Thursday, April 11, 2013

QUARTET

I have been meaning for a while to write about the Dustin Hoffman-directed movie, Quartet, which we saw last week with friends.  TBD readers will have noticed that I have been less attentive to the blog in recent days, in part because time has been hard to come by, in part because I'm embarked on a writing project whose size and intentions are not yet fully clear to me--though it's beginning to feel like a novel.  I'm hesitant to commit to it quite yet as such; it has been a long time since I wrote one, and I'm not fully convinced that this will turn into one.  We'll see.

In the meantime, "Quartet."  Another lesson--as if I needed one!--in not listening to my prejudices.  While Ellie had been keen to see it, I had shied away because what little I'd heard led me to suspect that it would be too sentimental and, knowing (or thinking to know!) Dustin Hoffman, too self-conscious and perhaps even a bit pompous.  I was wrong, as I usually am when I allow my presumptions to make judgments for me.  Once I had allowed Ellie to drag me there, I ended up loving the movie.

It's pretty simple in its basic, will-they or won't they plot.  The setting is the retirement home of aging musicians, whose passions have not died with their physical debilities or their dexterity.  The home is threatened with closure, for lack of adequate funding, and hopes are pinned on the annual gala to raise sufficient money to keep it running for another year.

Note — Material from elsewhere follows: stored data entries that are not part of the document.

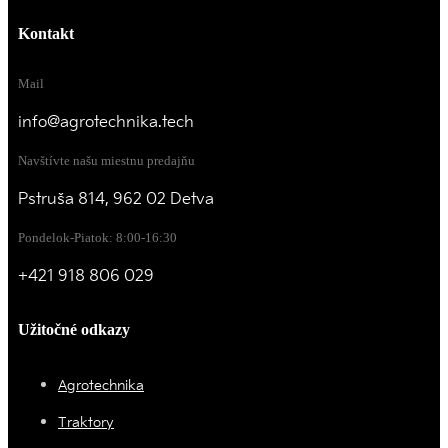
Kontakt
Mail
info@agrotechnika.tech
Navštívte našu miestnu predajňu
Pstruša 814, 962 02 Detva
Pondelok-Piatok: 8:00-16:30
+421 918 806 029
Užitočné odkazy
Agrotechnika
Traktory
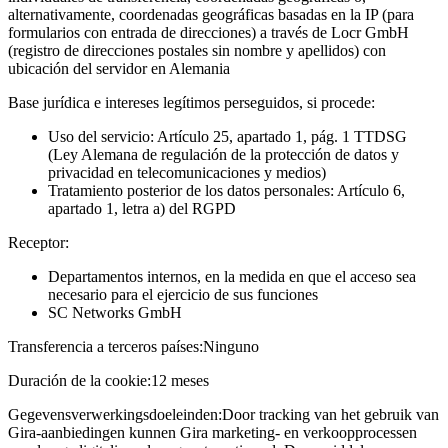
alternativamente, coordenadas geográficas basadas en la IP (para
formularios con entrada de direcciones) a través de Locr GmbH
(registro de direcciones postales sin nombre y apellidos) con
ubicación del servidor en Alemania
Base jurídica e intereses legítimos perseguidos, si procede:
Uso del servicio: Artículo 25, apartado 1, pág. 1 TTDSG
(Ley Alemana de regulación de la protección de datos y
privacidad en telecomunicaciones y medios)
Tratamiento posterior de los datos personales: Artículo 6,
apartado 1, letra a) del RGPD
Receptor:
Departamentos internos, en la medida en que el acceso sea
necesario para el ejercicio de sus funciones
SC Networks GmbH
Transferencia a terceros países:
Ninguno
Duración de la cookie:
12 meses
Gegevensverwerkingsdoeleinden:
Door tracking van het gebruik van
Gira-aanbiedingen kunnen Gira marketing- en verkoopprocessen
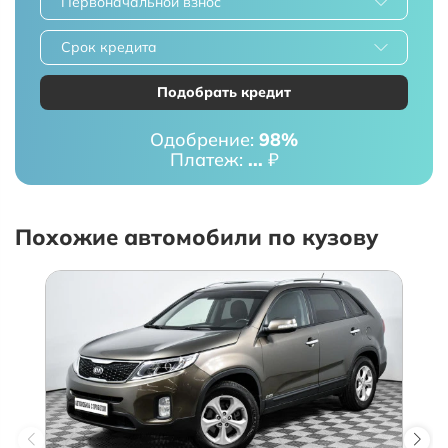
Первоначальной взнос
Срок кредита
Подобрать кредит
Одобрение:
98%
Платеж:
...
₽
Похожие автомобили по кузову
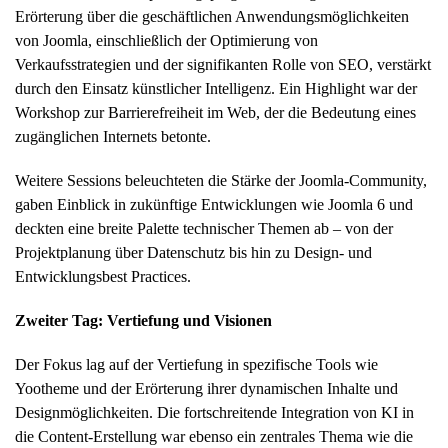
Erörterung über die geschäftlichen Anwendungsmöglichkeiten
von Joomla, einschließlich der Optimierung von
Verkaufsstrategien und der signifikanten Rolle von SEO, verstärkt
durch den Einsatz künstlicher Intelligenz. Ein Highlight war der
Workshop zur Barrierefreiheit im Web, der die Bedeutung eines
zugänglichen Internets betonte.
Weitere Sessions beleuchteten die Stärke der Joomla-Community,
gaben Einblick in zukünftige Entwicklungen wie Joomla 6 und
deckten eine breite Palette technischer Themen ab – von der
Projektplanung über Datenschutz bis hin zu Design- und
Entwicklungsbest Practices.
Zweiter Tag: Vertiefung und Visionen
Der Fokus lag auf der Vertiefung in spezifische Tools wie
Yootheme und der Erörterung ihrer dynamischen Inhalte und
Designmöglichkeiten. Die fortschreitende Integration von KI in
die Content-Erstellung war ebenso ein zentrales Thema wie die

Enter a diva in the person of Jean Horton (superbly acted by Maggie Smith; as are all the other major roles, and indeed the minor ones, played in many cases by the musicians themselves.)  Her betrayed and stiffly unforgiving ex-husband, Reggie Paget (Tom Courteney) freezes up in horrified disdain at her arrival.  Upon their reconciliation rests the success of a performance of the immensely difficult quartet from Verdi's Rigoletto.  Jean refuses adamantly to sing--she is too old, her voice is lost; and Reggie refuses adamantly to melt.  Nudged along by the other two quartet hopefuls, the ebullient, cheerfully lecherous Wilf Bond and the sassy Cissy ("old age is not for sissies") Robson, their tenuous rapprochement is constantly in question.

The film is in part a welcome look at old age as creative potential rather than mere decrepitude.  The elderly are treated with humor, but also with respect, not only for their past achievements but also for their humanity.  The film's compassion does not look down on them with pity, but with a sympathetic honesty and clarity.  These musicians may have lost the blush of youth, but they have not lost the love of music that informed their lives, and continues to sustain them.  So the film is also about music, a constant presence in their lives, as it is also in the soundtrack.  It's a pleasure to go to a movie and not be bombarded by a constant blast of aggressive, pulsating sound that offends both the ears and the intelligence that lies between them.  Music, here, is an expression of a more refined intelligence, and a sensitivity that soothes and challenges with its complexity.

It's also a film about forgiveness, about mutual tolerance, and the persistence of love.  I apologize to Dustin Hoffman for having done him an injustice: there is not sentimentality here--but a great deal of sentiment.  His film is a rare feat of gratification for both the senses and the emotions, as well as for the intellect.  It's a film that I'd be happy to sit through again.